Qué debes hacer >> Reescribe el texto sobre Teresa desde «Teresa tiene una» hasta «no lo merezca.» y cambia la palabra «conversión» por «transformación».

=== Texto proporcionado ===

Teresa tiene una crisis de realismo y confiesa: «No puedo alcanzar la santidad, está por encima de mis fuerzas personales». Lo que podía haberla llevado al desánimo, por el contrario, fue su tabla de salvación. Cuando dejó de confiar en sí misma, en sus fuerzas y en sus obras, se abrió definitivamente a la gracia de Dios. En su primera conversión a los catorce años, comprendió que la caridad consiste en no hacer caso de sí misma para amar a los demás sin esperar nada a cambio. En esta segunda conversión, comprende que el misterio de la santidad no está en cuánto ella ama, sino en cuánto la ama Dios, no en las cosas que ella es capaz de hacer para demostrarle su amor sino en su capacidad para acoger el amor de Dios, que se quiere donar a ella, aunque ella no lo merezca.

=== Material proporcionado ===

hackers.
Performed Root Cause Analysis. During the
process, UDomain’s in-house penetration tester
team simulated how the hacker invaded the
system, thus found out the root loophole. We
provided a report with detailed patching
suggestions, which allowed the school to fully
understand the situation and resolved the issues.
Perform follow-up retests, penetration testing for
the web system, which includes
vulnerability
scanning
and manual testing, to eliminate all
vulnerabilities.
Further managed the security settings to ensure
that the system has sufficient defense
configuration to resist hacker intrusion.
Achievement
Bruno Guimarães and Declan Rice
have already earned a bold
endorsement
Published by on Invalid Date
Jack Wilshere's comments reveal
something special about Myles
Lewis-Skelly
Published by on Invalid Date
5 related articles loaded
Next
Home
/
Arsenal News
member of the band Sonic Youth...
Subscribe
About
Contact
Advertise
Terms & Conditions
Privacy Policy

===
=== Material proporcionado ===

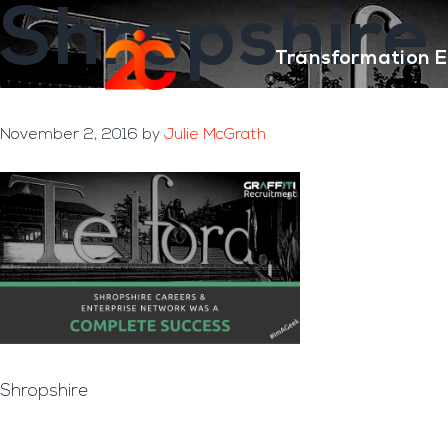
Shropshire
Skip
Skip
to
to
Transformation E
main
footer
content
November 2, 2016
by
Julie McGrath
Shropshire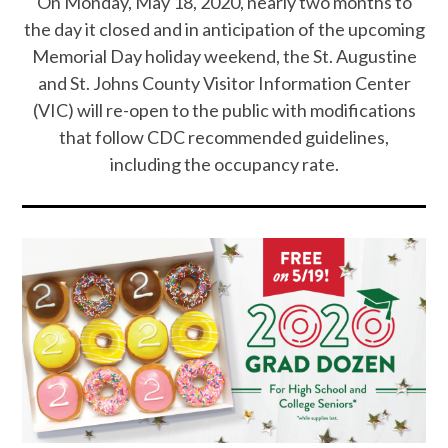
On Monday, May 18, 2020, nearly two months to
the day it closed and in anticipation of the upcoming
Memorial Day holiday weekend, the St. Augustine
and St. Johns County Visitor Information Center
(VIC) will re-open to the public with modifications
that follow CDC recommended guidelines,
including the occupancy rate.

===

Respuesta del ejercicio >>
Teresa tiene una crisis de realismo y confiesa: «No puedo alcanzar la santidad, está por encima de mis fuerzas personales». Lo que podía haberla llevado al desánimo, por el contrario, fue su tabla de salvación. Cuando dejó de confiar en sí misma, en sus fuerzas y en sus obras, se abrió definitivamente a la gracia de Dios. En su primera transformación a los catorce años, comprendió que la caridad consiste en no hacer caso de sí misma para amar a los demás sin esperar nada a cambio. En esta segunda transformación, comprende que el misterio de la santidad no está en cuánto ella ama, sino en cuánto la ama Dios, no en las cosas que ella es capaz de hacer para demostrarle su amor sino en su capacidad para acoger el amor de Dios, que se quiere donar a ella, aunque ella no lo merezca.